Doch das alles wurde in dem kurzen Prozess von Juli 1982 nie geklärt. Es reichte dem als Rassisten berüchtigten Richter Albert Sabo, den Ex-Black-Panther Abu-Jamal als »Cop Killer« zu verurteilen. Nach vier abgelehnten Berufungsanträgen entschied nun auch Clemons, die nach dem damaligen Verfahren aufgetauchten Unschuldsbeweise zu ignorieren. Der Antrag sei »unbegründet«, schrieb sie, die Beweise seien »verjährt«. Doch die angebliche »Endgültigkeit« ihrer Entscheidung sei »in Wirklichkeit der durchsichtige Versuch, zu vertuschen, was jeder weiß«, so Hanrahan. Polizei, Staatsanwälte und jetzt auch die Richterin hätten wie in Abu-Jamals Fall »jahrzehntelang Schwarzen in Philadelphia das Leben geraubt«. Das Unrechtssystem solle »unangefochten und Mumia bis zu seinem letzten Atemzug in einem Käfig eingesperrt bleiben«.

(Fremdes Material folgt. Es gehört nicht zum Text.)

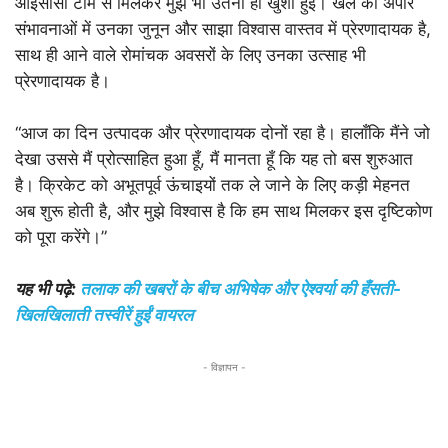
आईसीसी टीम से मिलकर मुझे भी उतनी ही खुशी हुई। खेल की अपार
संभावनाओं में उनका जुनून और साझा विश्वास वास्तव में प्रेरणादायक है,
साथ ही आने वाले रोमांचक अवसरों के लिए उनका उत्साह भी
प्रेरणादायक है।
“आज का दिन उत्पादक और प्रेरणादायक दोनों रहा है। हालाँकि मैंने जो
देखा उससे मैं प्रोत्साहित हुआ हूँ, मैं मानता हूँ कि यह तो बस शुरुआत
है। क्रिकेट को अभूतपूर्व ऊंचाइयों तक ले जाने के लिए कड़ी मेहनत
अब शुरू होती है, और मुझे विश्वास है कि हम साथ मिलकर इस दृष्टिकोण
को पूरा करेंगे।”
यह भी पढ़े:
तलाक की खबरों के बीच अभिषेक और ऐश्वर्या की हँसती-
खिलखिलाती तस्वीरें हुईं वायरल
- विज्ञापन -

Er habe all diese Seiten der Richterin gelesen, »die ihn von seinen Urenkeln, seinen Brüdern, seinen Söhnen, seiner Tochter trennen«. Worte, die ihn daran hinderten, in Freiheit »die heilende Umarmung seines Volkes zu empfangen, während er um Wadiya, seine im Dezember nach 41 Jahren verstorbene Frau, weint und trauert«.
Und doch habe Hanrahan »einen Mann getroffen, der voller Leben war«. Er sei in die Arbeit an seiner Dissertation vertieft und nutze das Werk des algerischen Befreiers Frantz Fanon dazu, »diese neue Welt zu vermessen«. Er skizziere die Zukunft, den Tag, »an dem die Verdammten der Erde ihre Rechte zurückerlangen« werden. Abu-Jamal schreibe an »einer Gegenerzählung, die zur Freiheit aufruft und sie imaginiert«. Sie habe einen Gefangenen besucht, »der sich in der Welt engagiert, ja, der voller Hoffnung war, für uns alle und für sich selbst«. Einer Besucherin gab er einen handgeschriebenen Zettel mit auf den Weg: »Meine Freundinnen und Freunde, das sind traurige Nachrichten. Aber wir machen weiter – und das müssen wir auch. Ich liebe euch alle!«
Die in Frankreich lebende US-Poetin Julia Wright verfasste spontan ein Gedicht, in dem es heißt, die Richterin habe »vielleicht mit dem Fuß aufgestampft, ihren Hammer geschwungen wie den Herrscherstab weißer Vorherrschaft und ›nein‹ gesagt«. Aber: Die »ganze Welt« verlange »ohrenbetäubend nach Freiheit für Mumia«, und die Richterin sei »machtlos, es zu verhindern«.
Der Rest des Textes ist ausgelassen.